E. Landasan teori Minyak atsiri daun cengkeh dan herba sereh dapur telah diketahui mempunyai efek repelan pada serangga khususnya nyamuk (Hermes & James, 1961). Minyak tersebut juga telah terbukti berpotensi sebagai larvasida alternatif yang aman dan ramah lingkungan bagi Ae. aegypti. Penelitian sebelumnya melaporkan bahwa kandungan kimia minyak atsiri cengkeh yang berfungsi sebagai larvasida adalah eugenol, sedangkan pada minyak atsiri sereh dapur adalah sitral (Ardianto, 2008 & Nugroho, 2011). Senyawa yang mempunyai aktivitas larvasida apabila digunakan
17
dalam bentuk kombinasi akan memiliki keuntungan yaitu efek sinergisme atau adisi, mengurangi kemungkinan terjadinya resistensi terutama jika kedua senyawa tersebut mempunyai mekanisme aksi yang berbeda (Li & Tang, 2004). Bentuk sediaan yang dipandang paling efektif sebagai larvasida adalah granul karena granul akan tenggelam di dasar penampungan air. Hal ini sesuai dengan pola hidup larva Ae. aegypti yang bergerak aktif naik ke permukaan untuk mengambil oksigen dan turun ke dasar untuk mencari makan (bottom feeding) (Ginanjar, 2008). Mulyani (2014) menyatakan bahwa granul minyak atsiri daun cengkeh mempunyai Lethal Concentration 50% (LC50) sebesar 50 ppm dan Lethal Concentration 90% (LC90) sebesar 86,26 ppm, sedangkan granul minyak atsiri herba sereh dapur mempunyai LC50 sebesar 38,30 ppm dan LC90 sebesar 51,57 ppm. Minyak atsiri merupakan senyawa yang mudah menguap, sehingga dalam proses pembuatan sediaan yang berbahan aktif minyak atsiri sering terjadi penguapan minyak yang besar.

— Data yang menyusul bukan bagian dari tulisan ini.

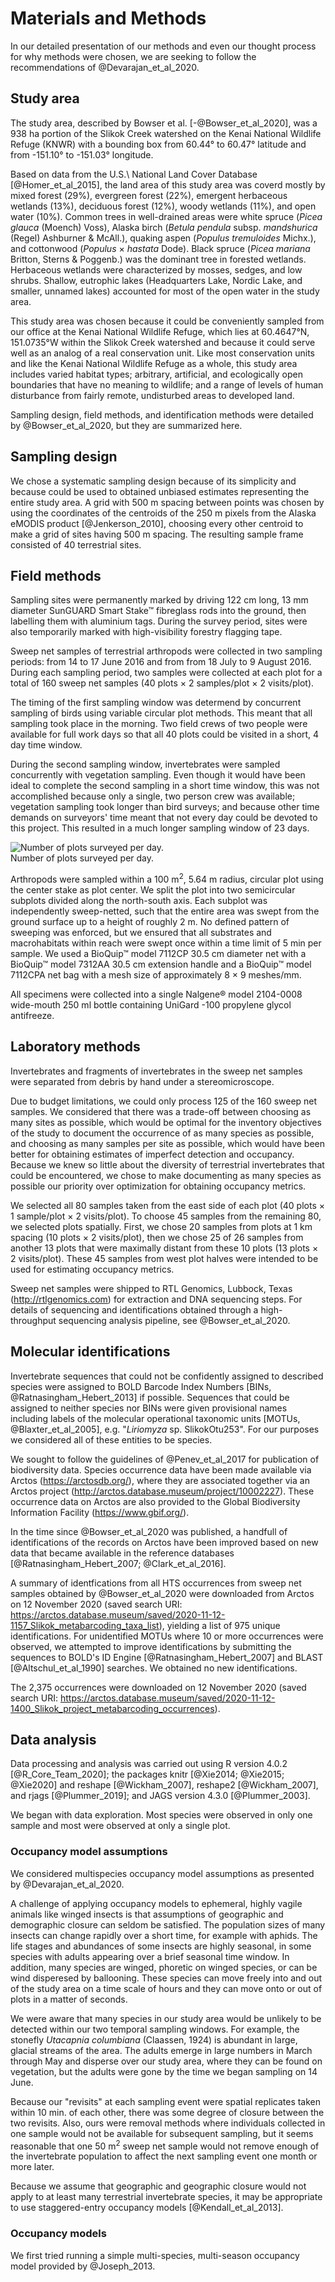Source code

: 
# Materials and Methods

In our detailed presentation of our methods and even our thought process for why methods were chosen, we are seeking to follow the recommendations of @Devarajan_et_al_2020.

## Study area

The study area, described by Bowser et al. [-@Bowser_et_al_2020], was a 938 ha portion of the Slikok Creek watershed on the Kenai National Wildlife Refuge (KNWR) with a bounding box from 60.44° to 60.47° latitude and from -151.10° to -151.03° longitude. 

Based on data from the U.S.\ National Land Cover Database [@Homer_et_al_2015], the land area of this study area was coverd mostly by mixed forest (29%), evergreen forest (22%), emergent herbaceous wetlands (13%), deciduous forest (12%), woody wetlands (11%), and open water (10%). Common trees in well-drained areas were white spruce (*Picea glauca* (Moench) Voss), Alaska birch (*Betula pendula* subsp. *mandshurica* (Regel) Ashburner & McAll.), quaking aspen (*Populus tremuloides* Michx.), and cottonwood (*Populus* × *hastata* Dode). Black spruce (*Picea mariana* Britton, Sterns & Poggenb.) was the dominant tree in forested wetlands. Herbaceous wetlands were characterized by mosses, sedges, and low shrubs. Shallow, eutrophic lakes (Headquarters Lake, Nordic Lake, and smaller, unnamed lakes) accounted for most of the open water in the study area.

This study area was chosen because it could be conveniently sampled from our office at the Kenai National Wildlife Refuge, which lies at 60.4647°N, 151.0735°W within the Slikok Creek watershed and because it could serve well as an analog of a real conservation unit. Like most conservation units and like the Kenai National Wildlife Refuge as a whole, this study area includes varied habitat types; arbitrary, artificial, and ecologically open boundaries that have no meaning to wildlife; and a range of levels of human disturbance from fairly remote, undisturbed areas to developed land.

Sampling design, field methods, and identification methods were detailed by @Bowser_et_al_2020, but they are summarized here.

## Sampling design

We chose a systematic sampling design because of its simplicity and because could be used to obtained unbiased estimates representing the entire study area. A grid with 500 m spacing between points was chosen by using the coordinates of the centroids of the 250 m pixels from the Alaska eMODIS product [@Jenkerson_2010], choosing every other centroid to make a grid of sites having 500 m spacing. The resulting sample frame consisted of 40 terrestrial sites.

## Field methods

Sampling sites were permanently marked by driving 122 cm long, 13 mm diameter SunGUARD Smart Stake™ fibreglass rods into the ground, then labelling them with aluminium tags. During the survey period, sites were also temporarily marked with high-visibility forestry flagging tape.

Sweep net samples of terrestrial arthropods were collected in two sampling periods: from 14 to 17 June 2016 and from from 18 July to 9 August 2016. During each sampling period, two samples were collected at each plot for a total of 160 sweep net samples (40 plots × 2 samples/plot × 2 visits/plot). 

The timing of the first sampling window was determend by concurrent sampling of birds using variable circular plot methods. This meant that all sampling took place in the morning. Two field crews of two people were available for full work days so that all 40 plots could be visited in a short, 4 day time window.

During the second sampling window, invertebrates were sampled concurrently with vegetation sampling. Even though it would have been ideal to complete the second sampling in a short time window, this was not accomplished because only a single, two person crew was available; vegetation sampling took longer than bird surveys; and because other time demands on surveyors' time meant that not every day could be devoted to this project. This resulted in a much longer sampling window of 23 days.

![Number of plots surveyed per day.](../images/plots_vs_julian_day.png)\
Number of plots surveyed per day.

Arthropods were sampled within a 100 m<sup>2</sup>, 5.64 m radius, circular plot using the center stake as plot center. We split the plot into two semicircular subplots divided along the north-south axis. Each subplot was independently sweep-netted, such that the entire area was swept from the ground surface up to a height of roughly 2 m. No defined pattern of sweeping was enforced, but we ensured that all substrates and macrohabitats within reach were swept once within a time limit of 5 min per sample. We used a BioQuip™ model 7112CP 30.5 cm diameter net with a BioQuip™ model 7312AA 30.5 cm extension handle and a BioQuip™ model 7112CPA net bag with a mesh size of approximately 8 × 9 meshes/mm.

All specimens were collected into a single Nalgene® model 2104-0008 wide-mouth 250 ml bottle containing UniGard -100 propylene glycol antifreeze.

## Laboratory methods

Invertebrates and fragments of invertebrates in the sweep net samples were separated from debris by hand under a stereomicroscope. 

Due to budget limitations, we could only process 125 of the 160 sweep net samples. We considered that there was a trade-off between choosing as many sites as possible, which would be optimal for the inventory objectives of the study to document the occurrence of as many species as possible, and choosing as many samples per site as possible, which would have been better for obtaining estimates of imperfect detection and occupancy. Because we knew so little about the diversity of terrestrial invertebrates that could be encountered, we chose to make documenting as many species as possible our priority over optimization for obtaining occupancy metrics.

We selected all 80 samples taken from the east side of each plot (40 plots × 1 sample/plot × 2 visits/plot). To choose 45 samples from the remaining 80, we selected plots spatially. First, we chose 20 samples from plots at 1 km spacing (10 plots × 2 visits/plot), then we chose 25 of 26 samples from another 13 plots that were maximally distant from these 10 plots (13 plots × 2 visits/plot). These 45 samples from west plot halves were intended to be used for estimating occupancy metrics.

Sweep net samples were shipped to RTL Genomics, Lubbock, Texas (<http://rtlgenomics.com>) for extraction and DNA sequencing steps. For details of sequencing and identifications obtained through a high-throughput sequencing analysis pipeline, see @Bowser_et_al_2020.

## Molecular identifications

Invertebrate sequences that could not be confidently assigned to described species were assigned to BOLD Barcode Index Numbers [BINs, @Ratnasingham_Hebert_2013] if possible. Sequences that could be assigned to neither species nor BINs were given provisional names including labels of the molecular operational taxonomic units [MOTUs, @Blaxter_et_al_2005], e.g. "*Liriomyza* sp. SlikokOtu253". For our purposes we considered all of these entities to be species.

We sought to follow the guidelines of @Penev_et_al_2017 for publication of biodiversity data. Species occurrence data have been made available via Arctos (<https://arctosdb.org/>), where they are associated together via an Arctos project (<http://arctos.database.museum/project/10002227>). These occurrence data on Arctos are also provided to the Global Biodiversity Information Facility (<https://www.gbif.org/>).

In the time since @Bowser_et_al_2020 was published, a handfull of identifications of the records on Arctos have been improved based on new data that became available in the reference databases [@Ratnasingham_Hebert_2007; @Clark_et_al_2016].

A summary of identfications from all HTS occurrences from sweep net samples obtained by @Bowser_et_al_2020 were downloaded from Arctos on 12 November 2020 (saved search URI: <https://arctos.database.museum/saved/2020-11-12-1157_Slikok_metabarcoding_taxa_list>), yielding a list of 975 unique identifications. For unidentified MOTUs where 10 or more occurrences were observed, we attempted to improve identifications by submitting the sequences to BOLD's ID Engine [@Ratnasingham_Hebert_2007] and BLAST [@Altschul_et_al_1990] searches. We obtained no new identifications.

The 2,375 occurrences were downloaded on 12 November 2020 (saved search URI: <https://arctos.database.museum/saved/2020-11-12-1400_Slikok_project_metabarcoding_occurrences>).

## Data analysis

Data processing and analysis was carried out using R version 4.0.2 [@R_Core_Team_2020]; the packages knitr [@Xie2014; @Xie2015; @Xie2020] and reshape [@Wickham_2007], reshape2 [@Wickham_2007], and rjags [@Plummer_2019]; and JAGS version 4.3.0 [@Plummer_2003].

We began with data exploration. Most species were observed in only one sample and most were observed at only a single plot. 

### Occupancy model assumptions

We considered multispecies occupancy model assumptions as presented by @Devarajan_et_al_2020. 

A challenge of applying occupancy models to ephemeral, highly vagile animals like winged insects is that assumptions of geographic and demographic closure can seldom be satisfied. The population sizes of many insects can change rapidly over a short time, for example with aphids. The life stages and abundances of some insects are highly seasonal, in some species with adults appearing over a brief seasonal time window. In addition, many species are winged, phoretic on winged species, or can be wind disperesed by ballooning. These species can move freely into and out of the study area on a time scale of hours and they can move onto or out of plots in a matter of seconds.

We were aware that many species in our study area would be unlikely to be detected within our two temporal sampling windows. For example, the stonefly *Utacapnia columbiana* (Claassen, 1924) is abundant in large, glacial streams of the area. The adults emerge in large numbers in March through May and disperse over our study area, where they can be found on vegetation, but the adults were gone by the time we began sampling on 14 June.

Because our "revisits" at each sampling event were spatial replicates taken within 10 min. of each other, there was some degree of closure between the two revisits. Also, ours were removal methods where individuals collected in one sample would not be available for subsequent sampling, but it seems reasonable that one 50 m<sup>2</sup> sweep net sample would not remove enough of the invertebrate population to affect the next sampling event one month or more later.

Because we assume that geographic and geographic closure would not apply to at least many terrestrial invertebrate species, it may be appropriate to use staggered-entry occupancy models [@Kendall_et_al_2013].

### Occupancy models

We first tried running a simple multi-species, multi-season occupancy model provided by @Joseph_2013.

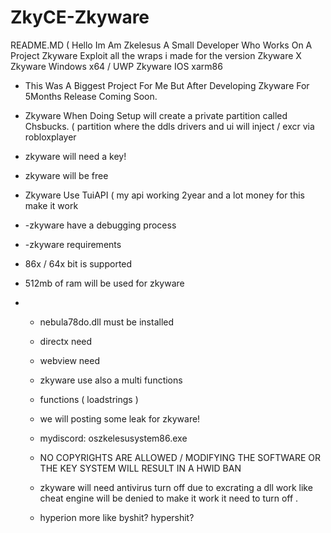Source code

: # ZkyCE-Zkyware
README.MD ( Hello Im Am Zkelesus A Small Developer Who Works On A Project Zkyware Exploit
all the wraps i made for the version
Zkyware X 
Zkyware Windows x64 / UWP
Zkyware IOS xarm86
- This Was A Biggest Project For Me But After Developing Zkyware For 5Months Release Coming Soon.
- Zkyware When Doing Setup will create a private partition called Chsbucks. ( partition where the ddls drivers and ui will inject / excr via robloxplayer
- zkyware will need a key!
- zkyware will be free
- Zkyware Use TuiAPI ( my api working 2year and a lot money for this make it work
- -zkyware have a debugging process
- -zkyware requirements

- 86x / 64x bit is supported
- 512mb of ram will be used for zkyware
- - nebula78do.dll must be installed
  - directx need
  - webview need
 
  - zkyware use also a multi functions
  - functions ( loadstrings )
 
  - we will posting some leak for zkyware!
 
  - mydiscord: oszkelesusystem86.exe
 
  - NO COPYRIGHTS ARE ALLOWED / MODIFYING THE SOFTWARE OR THE KEY SYSTEM WILL RESULT IN A HWID BAN
 
  - zkyware will need antivirus turn off due to excrating a dll work like cheat engine will be denied to make it work it need to turn off .
 
  - hyperion more like byshit? hypershit?
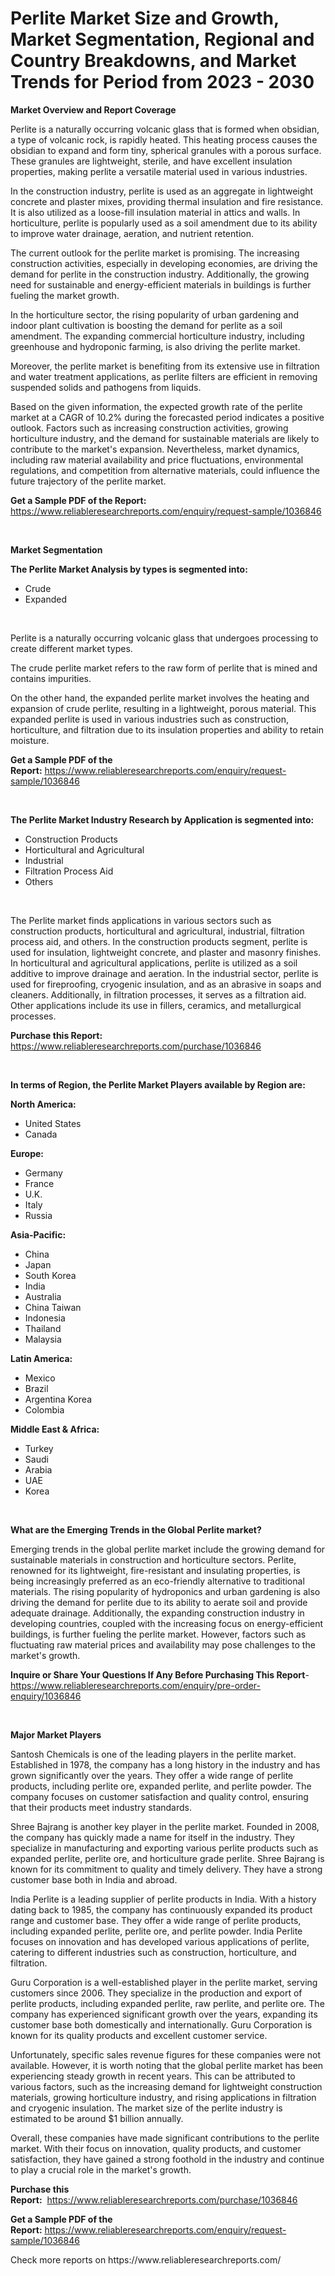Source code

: <p><h1>Perlite Market Size and Growth, Market Segmentation, Regional and Country Breakdowns, and Market Trends for Period from 2023 -  2030</h1></p><p><strong>Market Overview and Report Coverage</strong></p>
<p><p>Perlite is a naturally occurring volcanic glass that is formed when obsidian, a type of volcanic rock, is rapidly heated. This heating process causes the obsidian to expand and form tiny, spherical granules with a porous surface. These granules are lightweight, sterile, and have excellent insulation properties, making perlite a versatile material used in various industries.</p><p>In the construction industry, perlite is used as an aggregate in lightweight concrete and plaster mixes, providing thermal insulation and fire resistance. It is also utilized as a loose-fill insulation material in attics and walls. In horticulture, perlite is popularly used as a soil amendment due to its ability to improve water drainage, aeration, and nutrient retention.</p><p>The current outlook for the perlite market is promising. The increasing construction activities, especially in developing economies, are driving the demand for perlite in the construction industry. Additionally, the growing need for sustainable and energy-efficient materials in buildings is further fueling the market growth.</p><p>In the horticulture sector, the rising popularity of urban gardening and indoor plant cultivation is boosting the demand for perlite as a soil amendment. The expanding commercial horticulture industry, including greenhouse and hydroponic farming, is also driving the perlite market.</p><p>Moreover, the perlite market is benefiting from its extensive use in filtration and water treatment applications, as perlite filters are efficient in removing suspended solids and pathogens from liquids.</p><p>Based on the given information, the expected growth rate of the perlite market at a CAGR of 10.2% during the forecasted period indicates a positive outlook. Factors such as increasing construction activities, growing horticulture industry, and the demand for sustainable materials are likely to contribute to the market's expansion. Nevertheless, market dynamics, including raw material availability and price fluctuations, environmental regulations, and competition from alternative materials, could influence the future trajectory of the perlite market.</p></p>
<p><strong>Get a Sample PDF of the Report:</strong> <a href="https://www.reliableresearchreports.com/enquiry/request-sample/1036846">https://www.reliableresearchreports.com/enquiry/request-sample/1036846</a></p>
<p>&nbsp;</p>
<p><strong>Market Segmentation</strong></p>
<p><strong>The Perlite Market Analysis by types is segmented into:</strong></p>
<p><ul><li>Crude</li><li>Expanded</li></ul></p>
<p>&nbsp;</p>
<p><p>Perlite is a naturally occurring volcanic glass that undergoes processing to create different market types. </p><p>The crude perlite market refers to the raw form of perlite that is mined and contains impurities. </p><p>On the other hand, the expanded perlite market involves the heating and expansion of crude perlite, resulting in a lightweight, porous material. This expanded perlite is used in various industries such as construction, horticulture, and filtration due to its insulation properties and ability to retain moisture.</p></p>
<p><strong>Get a Sample PDF of the Report:</strong>&nbsp;<a href="https://www.reliableresearchreports.com/enquiry/request-sample/1036846">https://www.reliableresearchreports.com/enquiry/request-sample/1036846</a></p>
<p>&nbsp;</p>
<p><strong>The Perlite Market Industry Research by Application is segmented into:</strong></p>
<p><ul><li>Construction Products</li><li>Horticultural and Agricultural</li><li>Industrial</li><li>Filtration Process Aid</li><li>Others</li></ul></p>
<p>&nbsp;</p>
<p><p>The Perlite market finds applications in various sectors such as construction products, horticultural and agricultural, industrial, filtration process aid, and others. In the construction products segment, perlite is used for insulation, lightweight concrete, and plaster and masonry finishes. In horticultural and agricultural applications, perlite is utilized as a soil additive to improve drainage and aeration. In the industrial sector, perlite is used for fireproofing, cryogenic insulation, and as an abrasive in soaps and cleaners. Additionally, in filtration processes, it serves as a filtration aid. Other applications include its use in fillers, ceramics, and metallurgical processes.</p></p>
<p><strong>Purchase this Report:</strong>&nbsp; <a href="https://www.reliableresearchreports.com/purchase/1036846">https://www.reliableresearchreports.com/purchase/1036846</a></p>
<p>&nbsp;</p>
<p><strong>In terms of Region, the Perlite Market Players available by Region are:</strong></p>
<p>
    <p> <strong> North America: </strong>
        <ul>
            <li>United States</li>
            <li>Canada</li>
        </ul>
        </p> 
    <p> <strong> Europe: </strong>
        <ul>
            <li>Germany</li>
            <li>France</li>
            <li>U.K.</li>
            <li>Italy</li>
            <li>Russia</li>
        </ul>
        </p> 
    <p> <strong> Asia-Pacific: </strong>
        <ul>
            <li>China</li>
            <li>Japan</li>
            <li>South Korea</li>
            <li>India</li>
            <li>Australia</li>
            <li>China Taiwan</li>
            <li>Indonesia</li>
            <li>Thailand</li>
            <li>Malaysia</li>
        </ul>
        </p> 
    <p> <strong> Latin America: </strong>
        <ul>
            <li>Mexico</li>
            <li>Brazil</li>
            <li>Argentina Korea</li>
            <li>Colombia</li>
        </ul>
        </p> 
    <p> <strong> Middle East & Africa: </strong>
        <ul>
            <li>Turkey</li>
            <li>Saudi</li>
            <li>Arabia</li>
            <li>UAE</li>
            <li>Korea</li>
        </ul>
    </p>
    </p>
<p>&nbsp;</p>
<p><strong>What are the Emerging Trends in the Global Perlite market?</strong></p>
<p><p>Emerging trends in the global perlite market include the growing demand for sustainable materials in construction and horticulture sectors. Perlite, renowned for its lightweight, fire-resistant and insulating properties, is being increasingly preferred as an eco-friendly alternative to traditional materials. The rising popularity of hydroponics and urban gardening is also driving the demand for perlite due to its ability to aerate soil and provide adequate drainage. Additionally, the expanding construction industry in developing countries, coupled with the increasing focus on energy-efficient buildings, is further fueling the perlite market. However, factors such as fluctuating raw material prices and availability may pose challenges to the market's growth.</p></p>
<p><strong>Inquire or Share Your Questions If Any Before Purchasing This Report</strong>- <a href="https://www.reliableresearchreports.com/enquiry/pre-order-enquiry/1036846">https://www.reliableresearchreports.com/enquiry/pre-order-enquiry/1036846</a></p>
<p>&nbsp;</p>
<p><strong>Major Market Players</strong></p>
<p><p>Santosh Chemicals is one of the leading players in the perlite market. Established in 1978, the company has a long history in the industry and has grown significantly over the years. They offer a wide range of perlite products, including perlite ore, expanded perlite, and perlite powder. The company focuses on customer satisfaction and quality control, ensuring that their products meet industry standards.</p><p>Shree Bajrang is another key player in the perlite market. Founded in 2008, the company has quickly made a name for itself in the industry. They specialize in manufacturing and exporting various perlite products such as expanded perlite, perlite ore, and horticulture grade perlite. Shree Bajrang is known for its commitment to quality and timely delivery. They have a strong customer base both in India and abroad.</p><p>India Perlite is a leading supplier of perlite products in India. With a history dating back to 1985, the company has continuously expanded its product range and customer base. They offer a wide range of perlite products, including expanded perlite, perlite ore, and perlite powder. India Perlite focuses on innovation and has developed various applications of perlite, catering to different industries such as construction, horticulture, and filtration.</p><p>Guru Corporation is a well-established player in the perlite market, serving customers since 2006. They specialize in the production and export of perlite products, including expanded perlite, raw perlite, and perlite ore. The company has experienced significant growth over the years, expanding its customer base both domestically and internationally. Guru Corporation is known for its quality products and excellent customer service.</p><p>Unfortunately, specific sales revenue figures for these companies were not available. However, it is worth noting that the global perlite market has been experiencing steady growth in recent years. This can be attributed to various factors, such as the increasing demand for lightweight construction materials, growing horticulture industry, and rising applications in filtration and cryogenic insulation. The market size of the perlite industry is estimated to be around $1 billion annually.</p><p>Overall, these companies have made significant contributions to the perlite market. With their focus on innovation, quality products, and customer satisfaction, they have gained a strong foothold in the industry and continue to play a crucial role in the market's growth.</p></p>
<p><strong>Purchase this Report:</strong>&nbsp;&nbsp;<a href="https://www.reliableresearchreports.com/purchase/1036846">https://www.reliableresearchreports.com/purchase/1036846</a></p>
<p></p>
<p><strong>Get a Sample PDF of the Report:</strong>&nbsp;<a href="https://www.reliableresearchreports.com/enquiry/request-sample/1036846">https://www.reliableresearchreports.com/enquiry/request-sample/1036846</a></p>
<p>Check more reports on https://www.reliableresearchreports.com/</p>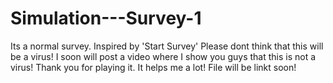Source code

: # Simulation---Survey-1
Its a normal survey. Inspired by 'Start Survey'
Please dont think that this will be a virus!
I soon will post a video where I show you guys that this is not a virus!
Thank you for playing it. It helps me a lot!
File will be linkt soon!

Pengurangan kadar minyak atsiri daun cengkeh selama proses pembuatan granul sebesar 28,41%, sedangkan pada granul minyak atsiri herba sereh dapur sebesar 64,20% (Mulyani, 2014). Granul minyak atsiri herba sereh dapur lebih aktif sebagai larvasida Ae. aegypti L., namun besarnya kadar minyak atsiri herba sereh dapur yang hilang selama proses pembuatan granul lebih besar dibandingkan granul minyak atsiri daun cengkeh.
18
Minyak atsiri yang mudah menguap dikombinasikan dengan yang sukar menguap untuk memfiksasi wewangian dari minyak atsiri tersebut (Ketaren, 1985). Minyak atsiri daun cengkeh lebih sukar menguap dibandingkan minyak atsiri herba sereh dapur sehingga diharapkan dapat memfiksasi minyak atsiri herba sereh dapur selama proses pembuatan granul.
F. Hipotesis 1. Granul dengan kombinasi minyak cengkeh dan minyak sereh dapur akan meningkatkan aktivitasnya sebagai larvasida jika dibandingkan granul minyak cengkeh dalam keadaan tunggal ditunjukkan dengan nilai LC50 dan LC90 yang lebih kecil. 2. Granul dengan kombinasi kedua minyak atsiri akan mengurangi penguapan minyak selama proses pembuatan granul dibandingkan granul minyak sereh dapur dalam keadaan tunggalnya.